> WHAT TO PRODUCE:
Pick up the passage on balcony gardens and small-scale food growing after its final sentence and carry it forward.

> SELECTED TEXT:
--*--

Abandoned farmland is the same. A liability under the industrial model; potentially an asset under the microbial model.

Who does it

Recovering abandoned farmland is not something only full-time farmers do.

• Retirees with two-region living
• Young families migrating from cities
• Mid-career people doing it as a side business at small scale
• NPOs, citizen groups, educational institutions
• Groups combining it with satoyama conservation

These actors recover, each at a manageable scale, a little at a time. There is no need to recover the whole country at once. It is enough for it to grow gradually on a 10-year scale.

But late is also bad. The longer abandoned farmland sits, the more it returns to forest. The cost of recovery rises with time. Those who can move are rational to start moving now.

7.7 Balcony Gardens and Small Urban Spaces

At an even smaller scale, there are levels like balcony gardening, rooftop gardens, and community gardens.

"Growing vegetables on a balcony — what difference can that possibly make?" That's the urge. True, this is not a story about volume. It is only some percentage of a family's vegetables.

But this is where there is important meaning.

Meaning 1: the only scale where many households can take part

Few can become full-time farmers. Few can hold a one-tan field. For the majority of households living in apartment buildings in cities, the only scale they can take part in is the balcony or the community garden.

If we don't move here, the majority of households remain entirely disconnected from food production. That thins the floor of society's production capacity.

Meaning 2: a place to learn microbe-based agriculture skills

Even in a balcony planter, you can observe soil microbe behavior. Use compost, never let the living roots die, don't use chemical fertilizer — these principles can be acquired at a small scale.

In the future, when someone steps into one-tan smallholding, or recovers abandoned farmland, the skills learned here pay off. The balcony is also an entry to larger scales.

Meaning 3: a household cushion against rising prices

As imported and domestic vegetable prices rise, even producing cucumbers, tomatoes, herbs, and leafy greens on a balcony gives the household a cushion.

--*--

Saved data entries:
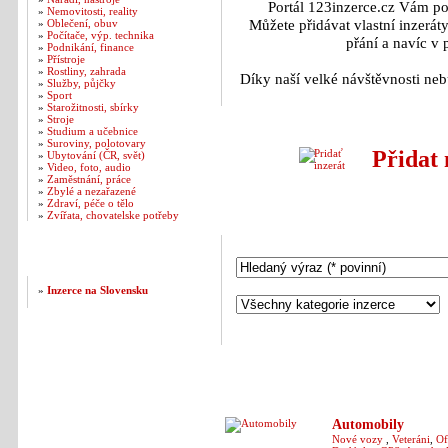
Portál 123inzerce.cz Vám po
»
Nemovitosti, reality
Můžete přidávat vlastní inzerát
»
Oblečení, obuv
»
Počítače, výp. technika
přání a navíc v
»
Podnikání, finance
»
Přístroje
»
Rostliny, zahrada
Díky naší velké návštěvnosti neb
»
Služby, půjčky
»
Sport
»
Starožitnosti, sbírky
»
Stroje
»
Studium a učebnice
»
Suroviny, polotovary
Přidat
»
Ubytování (ČR, svět)
»
Video, foto, audio
»
Zaměstnání, práce
»
Zbylé a nezařazené
»
Zdraví, péče o tělo
»
Zvířata, chovatelske potřeby
Hledání v inzerátech
Naše další weby
»
Inzerce na Slovensku
Automobily
Nové vozy
,
Veteráni
,
Of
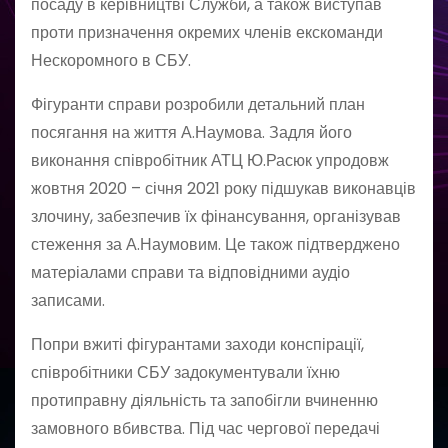
посаду в керівництві Служби, а також виступав
проти призначення окремих членів екскоманди
Нескоромного в СБУ.
Фігуранти справи розробили детальний план
посягання на життя А.Наумова. Задля його
виконання співробітник АТЦ Ю.Расюк упродовж
жовтня 2020 – січня 2021 року підшукав виконавців
злочину, забезпечив їх фінансування, організував
стеження за А.Наумовим. Це також підтверджено
матеріалами справи та відповідними аудіо
записами.
Попри вжиті фігурантами заходи конспірації,
співробітники СБУ задокументували їхню
протиправну діяльність та запобігли вчиненню
замовного вбивства. Під час чергової передачі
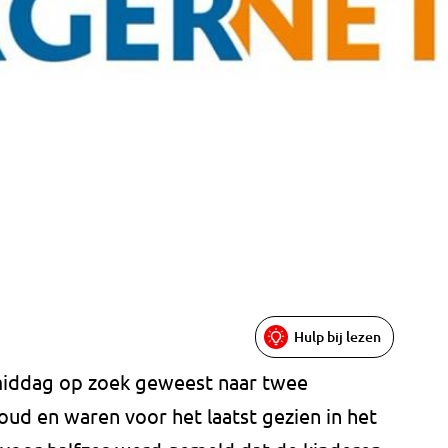
Hulp bij lezen
agmiddag op zoek geweest naar twee
r oud en waren voor het laatst gezien in het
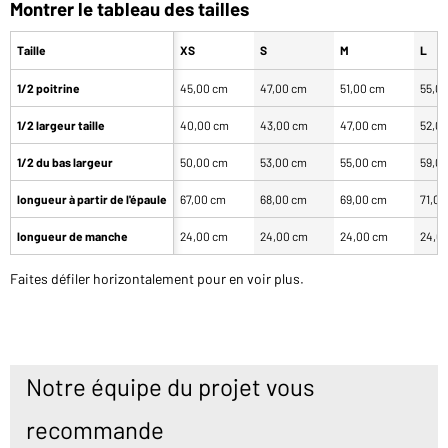
Montrer le tableau des tailles
Taille
XS
S
M
L
1/2 poitrine
45,00 cm
47,00 cm
51,00 cm
55,0
1/2 largeur taille
40,00 cm
43,00 cm
47,00 cm
52,0
1/2 du bas largeur
50,00 cm
53,00 cm
55,00 cm
59,0
longueur à partir de l'épaule
67,00 cm
68,00 cm
69,00 cm
71,0
longueur de manche
24,00 cm
24,00 cm
24,00 cm
24,0
Faites défiler horizontalement pour en voir plus.
Notre équipe du projet vous
recommande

--*--

> RESPONSE FOR THIS EXERCISE:
In particular, easily damaged leafy items (lettuce, salad greens, basil, mint, shiso) are expensive to buy at the supermarket but easy to grow in small amounts on a balcony.

Meaning 4: rebuilding the relationship between food and farming

This is a side that does not show up in the numbers but cannot be ignored.

When children and adults physically experience where their food comes from, it has long-term meaning. They come to know — not in their heads but in their hands — that food comes from nature, that soil and microbes grow it.

This raises society's understanding of food and farming policy across the board.

7.8 Full-time, Side, Self-sufficient — All Three Layers Are Needed

Organizing the implementation by scale:

What I want to emphasize here:

If any layer is missing, food production at the social level does not stand.

• If the full-time layer disappears, stable supply volume is lost
• Without the side / small layer, the decline of full-time cannot be filled
• Without the self-sufficient / supplementary layer, the majority of households are cut off from food production

In the era of industrial farming, only the full-time layer was needed. That was because of chemical fertilizer, imports, and population growth. After those conditions break, only when all three layers are stacked together does the food supply hold.

Not the same person needs to do every layer. Full-time farmers do full-time, side-job holders do side, households do household — each in a form that fits their own scale. But if the majority remain people who do nothing — pure consumers — society collapses.

7.9 Transition Timeline

It takes time to move from soil that depended on chemical fertilizer to the soil of microbe-based agriculture. But choose the method, and that time can be shortened drastically.

The mistaken single-crop transition (removing chemical fertilizer while staying single-crop)

• Year 1: yield drops sharply
• Years 2–3: mycorrhiza not rebuilt, yields stay low
• Years 4–5: signs of recovery at last
• Years 5–10: returns to conventional level

This requires a long, harsh "endurance" period.

Multi-species cover cropping (the right transition)

Intercrop grasses + legumes + resilient crops + diverse cover crops:

• Year 1: legume rhizobia fix nitrogen; grasses rapidly stand up the AM (arbuscular mycorrhizal) network
• Year 2: hyphal networks spread, beginning to mobilize accumulated phosphorus (legacy P)
• Year 3: soil microbiome functionally recovers, yields return to practical levels
• Year 4 onward: soil continues to enrich, yield and quality stabilize
• Year 10 onward: reaches levels above conventional farming (Gabe Brown's SOM 1.7% → 11% took 20 years, but productivity exceeded conventional in 5–10 years [unverified])

"Short-term yield-collapse risk" depends on the method of transition. If multi-species cover cropping rapidly stands up the biological network of mycorrhiza and rhizobia, you can return to practical levels in 3 years. The "endurance period" can be minimized.

Empirical data on the transition penalty

"Yields fall in the first few years when chemical fertilizer is abruptly halted" — this phenomenon is widely recognized as the transition penalty and demonstrated in large meta-analyses.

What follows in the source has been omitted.